MSCIエマージング・マーケット・インデックス

世界中の新興国市場をカバーするもっとも代表的な株価指数が「MSCIエマージング・マーケット・インデックス」です。2020年8月末時点では、新興国27カ国の、1,406銘柄で構成されています。

MSCIエマージング・マーケット・インデックスに連動するETFは、国内ではなく海外ETFになってしまいますが、ブラックロックの「iシェアーズ MSCI エマージング・マーケット ETF」です。投資するには米国株式の口座が必要となります。

国内の投資信託では、三菱UFJ国際投信の「eMAXIS Slim 新興国株式インデックス」がMSCIエマージング・マーケット・インデックス(配当込み・円換算ベース)に連動する運用を目指しています。円換算なので、為替の影響のため値動きが指数と少し異なります。

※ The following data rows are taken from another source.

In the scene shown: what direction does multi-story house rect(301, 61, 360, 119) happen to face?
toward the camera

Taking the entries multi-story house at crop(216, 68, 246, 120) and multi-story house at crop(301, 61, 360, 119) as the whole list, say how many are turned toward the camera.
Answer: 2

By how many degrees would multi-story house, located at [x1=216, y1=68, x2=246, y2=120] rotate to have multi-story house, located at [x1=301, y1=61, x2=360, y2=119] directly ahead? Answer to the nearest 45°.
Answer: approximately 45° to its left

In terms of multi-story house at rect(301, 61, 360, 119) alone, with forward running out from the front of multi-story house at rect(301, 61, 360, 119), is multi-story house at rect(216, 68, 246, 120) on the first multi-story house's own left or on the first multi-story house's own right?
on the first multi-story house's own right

新興国指数に投資したい場合は、まず「MSCIエマージング・マーケット・インデックス」に連動する投資信託を検討するのが無難かもしれません。

FTSEエマージング・インデックス

FTSEエマージング・インデックスも新興国全体の株価に連動する指数で、中国やインドなど多くの国の企業で構成されています。FTSEエマージング・インデックスに連動するETFには、バンガードの「バンガード・FTSE・エマージング・マーケッツETF」がありますが、米国市場に上場する海外ETFなので、こちらも投資するには米国株式の口座が必要です。

投資信託では、「SBI・新興国株式インデックス・ファンド」がFTSEエマージング・インデックス(円換算ベース)に連動する値動きを目指しています。MSCIエマージング・マーケット・インデックスとFTSEエマージング・インデックスの組み入れ銘柄は、同じ銘柄も多く入っているため、似たような値動きとなるでしょう。

新興国への投資は、高い成長が期待できる分、値動きのリスクが大きいものです。あくまでも「攻めの投資」として、投資資金の一部で行うということを肝に銘じておきましょう。